Вот то место, где был казачий пост и куда приехал Пушкин. И теперь горожане, по старой стойкой привычке, называют квартал, застроенный розовыми зданиями, «Казачий пост». Где-то здесь стояла палатка, в которой, один подле другого, спали двенадцать казаков. Утомленный Пушкин повалился на бурку и уснул крепким сном. «Казаки разбудили меня на заре... Я вышел из палатки на свежий утренний воздух. Солнце всходило. На ясном небе белела снеговая, двуглавая гора. «Что за гора?» — спросил я, потягиваясь, и услышал в ответ: «Это Арарат». Как сильно действие звуков!»
То был вовсе не Арарат.

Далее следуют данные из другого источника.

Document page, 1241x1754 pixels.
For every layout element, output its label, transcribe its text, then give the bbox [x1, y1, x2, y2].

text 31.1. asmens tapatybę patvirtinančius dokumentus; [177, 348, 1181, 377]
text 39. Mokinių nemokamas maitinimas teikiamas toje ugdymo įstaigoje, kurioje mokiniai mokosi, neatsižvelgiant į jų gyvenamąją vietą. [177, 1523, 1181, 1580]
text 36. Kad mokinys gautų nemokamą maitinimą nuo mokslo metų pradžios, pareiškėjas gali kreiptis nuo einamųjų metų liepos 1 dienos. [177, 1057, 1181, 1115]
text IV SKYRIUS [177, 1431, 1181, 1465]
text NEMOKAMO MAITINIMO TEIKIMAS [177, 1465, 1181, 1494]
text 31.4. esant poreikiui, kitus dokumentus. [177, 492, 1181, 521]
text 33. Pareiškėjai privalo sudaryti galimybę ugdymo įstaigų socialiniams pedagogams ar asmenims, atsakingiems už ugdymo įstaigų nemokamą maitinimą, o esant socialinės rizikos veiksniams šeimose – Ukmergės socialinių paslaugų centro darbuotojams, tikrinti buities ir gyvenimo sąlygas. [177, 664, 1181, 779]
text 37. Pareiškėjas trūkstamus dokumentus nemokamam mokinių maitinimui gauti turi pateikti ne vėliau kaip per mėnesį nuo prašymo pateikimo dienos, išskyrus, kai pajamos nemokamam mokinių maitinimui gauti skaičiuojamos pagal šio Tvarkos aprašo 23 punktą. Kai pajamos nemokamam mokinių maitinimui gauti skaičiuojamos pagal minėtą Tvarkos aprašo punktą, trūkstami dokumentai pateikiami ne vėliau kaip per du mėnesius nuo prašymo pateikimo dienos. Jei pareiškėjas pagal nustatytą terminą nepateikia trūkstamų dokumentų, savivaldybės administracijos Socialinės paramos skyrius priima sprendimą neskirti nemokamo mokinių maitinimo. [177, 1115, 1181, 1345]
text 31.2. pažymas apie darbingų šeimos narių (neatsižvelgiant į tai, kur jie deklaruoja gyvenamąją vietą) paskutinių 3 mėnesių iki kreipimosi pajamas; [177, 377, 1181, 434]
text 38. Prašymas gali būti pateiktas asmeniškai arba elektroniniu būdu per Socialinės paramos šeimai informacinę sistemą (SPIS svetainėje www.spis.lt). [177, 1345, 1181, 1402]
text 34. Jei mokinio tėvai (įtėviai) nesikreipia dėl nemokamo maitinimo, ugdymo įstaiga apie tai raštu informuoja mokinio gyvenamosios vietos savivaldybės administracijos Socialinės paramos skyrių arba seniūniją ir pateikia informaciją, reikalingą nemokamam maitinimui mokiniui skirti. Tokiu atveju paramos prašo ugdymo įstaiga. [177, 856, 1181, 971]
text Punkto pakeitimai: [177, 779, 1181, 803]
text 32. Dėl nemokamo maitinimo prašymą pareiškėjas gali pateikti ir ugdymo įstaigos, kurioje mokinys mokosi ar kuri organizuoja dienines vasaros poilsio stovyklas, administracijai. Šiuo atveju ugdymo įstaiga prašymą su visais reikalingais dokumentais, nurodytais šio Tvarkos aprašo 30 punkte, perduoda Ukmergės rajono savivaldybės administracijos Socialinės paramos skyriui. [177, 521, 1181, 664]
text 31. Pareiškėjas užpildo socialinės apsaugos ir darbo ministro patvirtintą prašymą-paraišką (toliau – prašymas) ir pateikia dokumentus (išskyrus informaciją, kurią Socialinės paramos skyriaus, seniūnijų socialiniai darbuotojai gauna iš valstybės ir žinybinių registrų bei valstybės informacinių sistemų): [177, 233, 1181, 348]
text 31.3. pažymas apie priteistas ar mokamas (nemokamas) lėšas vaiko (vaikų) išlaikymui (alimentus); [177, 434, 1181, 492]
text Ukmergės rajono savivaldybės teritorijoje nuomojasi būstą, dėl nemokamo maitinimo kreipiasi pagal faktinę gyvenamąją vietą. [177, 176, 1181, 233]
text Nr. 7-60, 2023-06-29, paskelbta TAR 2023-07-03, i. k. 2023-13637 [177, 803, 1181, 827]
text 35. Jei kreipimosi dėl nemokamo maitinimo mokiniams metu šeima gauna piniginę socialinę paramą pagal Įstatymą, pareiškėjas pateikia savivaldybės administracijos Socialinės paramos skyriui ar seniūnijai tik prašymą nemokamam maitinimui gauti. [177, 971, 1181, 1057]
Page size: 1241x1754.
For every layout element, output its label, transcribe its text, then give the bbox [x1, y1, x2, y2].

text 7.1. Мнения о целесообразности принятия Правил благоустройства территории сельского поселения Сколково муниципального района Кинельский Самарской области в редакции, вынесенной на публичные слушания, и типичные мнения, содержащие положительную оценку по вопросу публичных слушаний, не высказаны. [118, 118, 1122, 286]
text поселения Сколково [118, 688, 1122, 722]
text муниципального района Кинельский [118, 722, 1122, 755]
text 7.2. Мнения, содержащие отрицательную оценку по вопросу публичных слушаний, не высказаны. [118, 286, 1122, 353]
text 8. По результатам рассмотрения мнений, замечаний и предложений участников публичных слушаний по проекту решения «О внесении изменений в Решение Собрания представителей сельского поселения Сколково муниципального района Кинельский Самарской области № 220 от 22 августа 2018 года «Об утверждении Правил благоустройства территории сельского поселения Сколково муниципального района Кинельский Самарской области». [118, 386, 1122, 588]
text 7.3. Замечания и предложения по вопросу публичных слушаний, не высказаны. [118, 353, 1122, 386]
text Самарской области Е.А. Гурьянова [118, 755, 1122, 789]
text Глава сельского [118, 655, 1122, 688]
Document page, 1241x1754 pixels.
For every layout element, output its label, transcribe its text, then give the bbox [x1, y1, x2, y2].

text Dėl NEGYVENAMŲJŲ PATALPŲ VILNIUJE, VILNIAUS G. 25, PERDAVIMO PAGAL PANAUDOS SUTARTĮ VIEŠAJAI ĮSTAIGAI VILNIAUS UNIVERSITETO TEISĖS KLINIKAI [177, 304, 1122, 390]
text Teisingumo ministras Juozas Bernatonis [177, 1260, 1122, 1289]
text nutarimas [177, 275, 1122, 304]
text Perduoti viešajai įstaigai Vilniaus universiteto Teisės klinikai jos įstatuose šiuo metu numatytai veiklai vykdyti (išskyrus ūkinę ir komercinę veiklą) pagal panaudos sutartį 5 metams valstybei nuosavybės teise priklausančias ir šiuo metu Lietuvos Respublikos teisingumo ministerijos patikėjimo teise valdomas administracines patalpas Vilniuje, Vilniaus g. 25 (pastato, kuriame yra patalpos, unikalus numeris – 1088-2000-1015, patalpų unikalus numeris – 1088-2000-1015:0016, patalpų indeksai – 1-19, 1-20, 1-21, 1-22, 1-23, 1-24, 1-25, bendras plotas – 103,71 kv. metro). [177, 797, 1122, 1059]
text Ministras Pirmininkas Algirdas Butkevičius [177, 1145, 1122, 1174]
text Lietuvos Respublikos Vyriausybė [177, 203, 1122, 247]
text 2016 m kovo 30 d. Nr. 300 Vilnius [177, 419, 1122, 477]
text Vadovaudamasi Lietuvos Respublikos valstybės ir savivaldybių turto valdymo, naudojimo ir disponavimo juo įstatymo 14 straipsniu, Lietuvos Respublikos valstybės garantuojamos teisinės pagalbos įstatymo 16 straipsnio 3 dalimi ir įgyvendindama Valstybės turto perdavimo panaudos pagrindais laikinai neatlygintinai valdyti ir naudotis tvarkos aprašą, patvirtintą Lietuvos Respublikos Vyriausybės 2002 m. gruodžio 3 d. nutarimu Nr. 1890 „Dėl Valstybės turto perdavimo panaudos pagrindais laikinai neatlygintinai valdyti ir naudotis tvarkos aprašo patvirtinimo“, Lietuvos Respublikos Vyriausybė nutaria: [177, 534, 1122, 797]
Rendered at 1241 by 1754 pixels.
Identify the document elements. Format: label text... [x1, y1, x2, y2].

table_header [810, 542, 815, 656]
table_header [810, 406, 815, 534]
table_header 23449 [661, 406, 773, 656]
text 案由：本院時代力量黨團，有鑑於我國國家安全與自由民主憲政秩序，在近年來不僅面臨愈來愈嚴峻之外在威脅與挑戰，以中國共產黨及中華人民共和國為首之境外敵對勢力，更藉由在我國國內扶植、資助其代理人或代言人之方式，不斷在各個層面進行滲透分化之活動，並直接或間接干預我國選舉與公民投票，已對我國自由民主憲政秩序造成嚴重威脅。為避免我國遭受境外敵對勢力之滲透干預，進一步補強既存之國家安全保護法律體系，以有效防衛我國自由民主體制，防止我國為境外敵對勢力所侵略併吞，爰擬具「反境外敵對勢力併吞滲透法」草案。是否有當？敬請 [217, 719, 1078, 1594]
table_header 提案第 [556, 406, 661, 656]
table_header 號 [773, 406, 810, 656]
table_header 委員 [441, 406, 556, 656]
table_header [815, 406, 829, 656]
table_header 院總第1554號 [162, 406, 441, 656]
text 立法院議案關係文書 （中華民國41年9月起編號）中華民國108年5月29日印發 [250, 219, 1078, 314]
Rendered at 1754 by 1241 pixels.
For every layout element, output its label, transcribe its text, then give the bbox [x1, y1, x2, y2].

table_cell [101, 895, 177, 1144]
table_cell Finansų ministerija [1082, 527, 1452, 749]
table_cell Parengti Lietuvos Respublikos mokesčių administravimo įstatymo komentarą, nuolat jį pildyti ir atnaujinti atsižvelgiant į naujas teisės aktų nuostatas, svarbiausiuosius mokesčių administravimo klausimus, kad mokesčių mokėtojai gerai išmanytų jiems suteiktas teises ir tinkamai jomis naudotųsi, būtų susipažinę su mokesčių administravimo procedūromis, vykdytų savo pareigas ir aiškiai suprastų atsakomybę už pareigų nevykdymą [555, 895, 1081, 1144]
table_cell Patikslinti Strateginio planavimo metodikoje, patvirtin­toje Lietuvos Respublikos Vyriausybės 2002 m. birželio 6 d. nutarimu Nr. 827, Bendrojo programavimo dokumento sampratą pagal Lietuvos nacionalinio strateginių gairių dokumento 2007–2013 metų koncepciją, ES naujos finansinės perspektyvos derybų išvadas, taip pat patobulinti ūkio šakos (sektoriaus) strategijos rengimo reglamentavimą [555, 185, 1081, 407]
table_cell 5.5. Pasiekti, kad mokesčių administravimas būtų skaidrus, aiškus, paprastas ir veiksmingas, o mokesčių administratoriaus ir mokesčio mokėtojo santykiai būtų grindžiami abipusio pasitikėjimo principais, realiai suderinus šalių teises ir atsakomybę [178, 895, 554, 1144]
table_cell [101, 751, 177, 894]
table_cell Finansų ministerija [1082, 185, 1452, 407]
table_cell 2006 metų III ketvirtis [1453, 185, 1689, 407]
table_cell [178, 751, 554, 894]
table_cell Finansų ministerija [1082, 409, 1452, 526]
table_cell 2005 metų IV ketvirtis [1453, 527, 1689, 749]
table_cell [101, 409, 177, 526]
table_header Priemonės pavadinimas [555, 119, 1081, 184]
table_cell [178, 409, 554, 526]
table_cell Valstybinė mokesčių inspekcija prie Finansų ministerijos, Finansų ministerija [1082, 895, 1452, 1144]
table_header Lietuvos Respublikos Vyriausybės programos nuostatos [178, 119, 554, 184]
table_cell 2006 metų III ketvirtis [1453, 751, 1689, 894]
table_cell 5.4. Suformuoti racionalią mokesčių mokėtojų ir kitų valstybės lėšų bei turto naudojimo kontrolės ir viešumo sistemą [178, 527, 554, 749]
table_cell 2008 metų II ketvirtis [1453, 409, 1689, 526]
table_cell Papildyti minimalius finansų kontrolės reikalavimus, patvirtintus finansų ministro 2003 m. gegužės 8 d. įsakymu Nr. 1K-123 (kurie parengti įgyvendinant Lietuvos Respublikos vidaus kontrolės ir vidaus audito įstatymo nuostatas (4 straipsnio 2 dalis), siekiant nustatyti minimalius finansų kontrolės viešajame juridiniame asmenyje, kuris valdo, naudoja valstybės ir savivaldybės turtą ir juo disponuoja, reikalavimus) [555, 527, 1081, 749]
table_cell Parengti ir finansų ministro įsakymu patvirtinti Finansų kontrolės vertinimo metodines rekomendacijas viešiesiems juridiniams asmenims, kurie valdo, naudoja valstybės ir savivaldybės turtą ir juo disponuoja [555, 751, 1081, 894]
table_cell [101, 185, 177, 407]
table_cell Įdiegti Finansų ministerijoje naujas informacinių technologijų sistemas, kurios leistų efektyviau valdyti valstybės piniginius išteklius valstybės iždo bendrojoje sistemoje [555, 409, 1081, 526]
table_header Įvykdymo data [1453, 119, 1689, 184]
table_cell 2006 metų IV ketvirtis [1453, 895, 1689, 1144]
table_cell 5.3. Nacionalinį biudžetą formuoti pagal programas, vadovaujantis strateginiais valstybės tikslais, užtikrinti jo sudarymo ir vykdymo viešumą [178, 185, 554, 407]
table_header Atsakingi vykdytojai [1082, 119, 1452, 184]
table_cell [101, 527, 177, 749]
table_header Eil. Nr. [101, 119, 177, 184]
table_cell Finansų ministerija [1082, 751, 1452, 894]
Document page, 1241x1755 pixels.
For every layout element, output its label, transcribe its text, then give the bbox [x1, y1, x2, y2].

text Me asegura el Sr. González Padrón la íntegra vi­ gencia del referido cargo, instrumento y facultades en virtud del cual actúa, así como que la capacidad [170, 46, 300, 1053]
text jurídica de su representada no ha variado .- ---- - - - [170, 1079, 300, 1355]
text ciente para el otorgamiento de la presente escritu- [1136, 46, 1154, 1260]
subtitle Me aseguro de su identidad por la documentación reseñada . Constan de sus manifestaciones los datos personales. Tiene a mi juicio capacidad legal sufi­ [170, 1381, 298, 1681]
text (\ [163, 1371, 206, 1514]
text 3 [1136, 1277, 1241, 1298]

Однако, захваченный воображением, аллитерационной силой «действия звуков», Пушкин «жадно глядел... на библейскую гору, видел ковчег, причаливший к ее вершине с надеждой обновления и жизни — и врана и голубицу излетающих, символы казни и примирения...».
А глядел он не на библейскую гору, а на Арагац. Было ли это собственной «ошибкой Пушкина», как сказано в примечаниях к «Путешествию»? «Из Гумров виден не Арарат, а Алагёз; очевидно, гору ему назвали ее армянским именем — Арагац»[2]. Да, слово Арагац фонетически ближе к Арарату, чем Алагёз. Но вряд ли кто-либо мог сказать Арагац, поскольку в то время эту гору лишь за редким исключением называли Алагёз. Арагац же — древнее имя, восстановленное лишь в нашу пору. Скорее всего, кто-то из казаков сказал именно Арарат, полагая, что раз Армения — значит, Арарат. Нет, по-моему, Пушкин не ослышался.
Итак, Пушкин видел Арагац. Четырехглавая, словно бутон, раскрывший свои лепестки, гора эта со стороны Ленинакана видится двуглавой. Среди вершин чернеет воронка древнего вулкана. Тысячелетия назад залил он все вокруг губительной лавой. Лава застыла, превратилась в твердь. В каменный панцирь оделась земля. Теперь, успокоившись от долгих страстей, безмятежно и торжественно сверкает
Под алмазным венцом
Среди звезд — Алагяз,
Выше гор, выше туч
Он на троне сидит, развалясь.
Это строфа из стихотворения Аветика Исаакяна в переводе Александра Блока. И обратите внимание: в 1898 году Исаакян все еще называл гору «Алагяз».
Некогда свирепый Арагац — поставщик строительного камня. Его склоны хранят несметные запасы туфа. Это особенный камень — легкий, пористый, сохраняющий тепло. Его пилят, в него вбивают гвозди — он не крошится. Его можно плавить. И долговечен он на редкость. Все древние сооружения Армении возведены из туфа. И если многие из них лежат теперь в руинах, то это не от разрушительного действия времени, а от нашествия врагов-разрушителей. Розовые камни украшают армянские города. Арагац — еще источник влаги. Подземные воды горы питают озера. А «выше туч» построена станция по изучению космических лучей — ковчег ученых, причаливший к самой высокой горе современной Армении. Физики многих стран мира побывали здесь.